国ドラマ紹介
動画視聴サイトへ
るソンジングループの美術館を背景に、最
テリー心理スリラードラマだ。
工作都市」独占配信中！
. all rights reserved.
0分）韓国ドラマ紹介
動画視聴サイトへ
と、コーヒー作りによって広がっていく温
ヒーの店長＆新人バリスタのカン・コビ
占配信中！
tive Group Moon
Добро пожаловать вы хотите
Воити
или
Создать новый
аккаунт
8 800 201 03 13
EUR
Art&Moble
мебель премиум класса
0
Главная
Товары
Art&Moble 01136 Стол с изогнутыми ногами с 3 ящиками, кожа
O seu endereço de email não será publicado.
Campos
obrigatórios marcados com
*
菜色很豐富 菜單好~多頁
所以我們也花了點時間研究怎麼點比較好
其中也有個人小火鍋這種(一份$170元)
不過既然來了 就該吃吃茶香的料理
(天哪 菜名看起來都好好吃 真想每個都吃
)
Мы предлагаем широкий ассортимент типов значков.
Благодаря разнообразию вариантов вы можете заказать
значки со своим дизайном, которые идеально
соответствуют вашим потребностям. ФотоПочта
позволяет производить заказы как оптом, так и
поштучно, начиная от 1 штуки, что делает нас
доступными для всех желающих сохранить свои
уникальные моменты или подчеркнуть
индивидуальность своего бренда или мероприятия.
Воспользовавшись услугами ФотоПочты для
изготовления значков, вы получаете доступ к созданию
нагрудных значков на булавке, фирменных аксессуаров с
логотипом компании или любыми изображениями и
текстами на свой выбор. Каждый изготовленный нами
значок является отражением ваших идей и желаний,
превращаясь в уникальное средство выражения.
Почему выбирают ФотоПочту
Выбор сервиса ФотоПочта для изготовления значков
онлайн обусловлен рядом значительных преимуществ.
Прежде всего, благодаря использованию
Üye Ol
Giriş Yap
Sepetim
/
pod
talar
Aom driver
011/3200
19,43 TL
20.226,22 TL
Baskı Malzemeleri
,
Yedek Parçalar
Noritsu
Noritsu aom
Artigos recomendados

*Problem*. Rewrite every line of text from the entries above as a Markdown table with the columns No. and Line, numbering the rows in order and leaving out blank lines.

*Answer below*.
| No. | Line |
|---|---|
| 1 | 国ドラマ紹介 |
| 2 | 動画視聴サイトへ |
| 3 | るソンジングループの美術館を背景に、最 |
| 4 | テリー心理スリラードラマだ。 |
| 5 | 工作都市」独占配信中！ |
| 6 | . all rights reserved. |
| 7 | 0分）韓国ドラマ紹介 |
| 8 | 動画視聴サイトへ |
| 9 | と、コーヒー作りによって広がっていく温 |
| 10 | ヒーの店長＆新人バリスタのカン・コビ |
| 11 | 占配信中！ |
| 12 | tive Group Moon |
| 13 | Добро пожаловать вы хотите |
| 14 | Воити |
| 15 | или |
| 16 | Создать новый |
| 17 | аккаунт |
| 18 | 8 800 201 03 13 |
| 19 | EUR |
| 20 | Art&Moble |
| 21 | мебель премиум класса |
| 22 | 0 |
| 23 | Главная |
| 24 | Товары |
| 25 | Art&Moble 01136 Стол с изогнутыми ногами с 3 ящиками, кожа |
| 26 | O seu endereço de email não será publicado. |
| 27 | Campos |
| 28 | obrigatórios marcados com |
| 29 | * |
| 30 | 菜色很豐富 菜單好~多頁 |
| 31 | 所以我們也花了點時間研究怎麼點比較好 |
| 32 | 其中也有個人小火鍋這種(一份$170元) |
| 33 | 不過既然來了 就該吃吃茶香的料理 |
| 34 | (天哪 菜名看起來都好好吃 真想每個都吃 |
| 35 | ) |
| 36 | Мы предлагаем широкий ассортимент типов значков. |
| 37 | Благодаря разнообразию вариантов вы можете заказать |
| 38 | значки со своим дизайном, которые идеально |
| 39 | соответствуют вашим потребностям. ФотоПочта |
| 40 | позволяет производить заказы как оптом, так и |
| 41 | поштучно, начиная от 1 штуки, что делает нас |
| 42 | доступными для всех желающих сохранить свои |
| 43 | уникальные моменты или подчеркнуть |
| 44 | индивидуальность своего бренда или мероприятия. |
| 45 | Воспользовавшись услугами ФотоПочты для |
| 46 | изготовления значков, вы получаете доступ к созданию |
| 47 | нагрудных значков на булавке, фирменных аксессуаров с |
| 48 | логотипом компании или любыми изображениями и |
| 49 | текстами на свой выбор. Каждый изготовленный нами |
| 50 | значок является отражением ваших идей и желаний, |
| 51 | превращаясь в уникальное средство выражения. |
| 52 | Почему выбирают ФотоПочту |
| 53 | Выбор сервиса ФотоПочта для изготовления значков |
| 54 | онлайн обусловлен рядом значительных преимуществ. |
| 55 | Прежде всего, благодаря использованию |
| 56 | Üye Ol |
| 57 | Giriş Yap |
| 58 | Sepetim |
| 59 | / |
| 60 | pod |
| 61 | talar |
| 62 | Aom driver |
| 63 | 011/3200 |
| 64 | 19,43 TL |
| 65 | 20.226,22 TL |
| 66 | Baskı Malzemeleri |
| 67 | , |
| 68 | Yedek Parçalar |
| 69 | Noritsu |
| 70 | Noritsu aom |
| 71 | Artigos recomendados |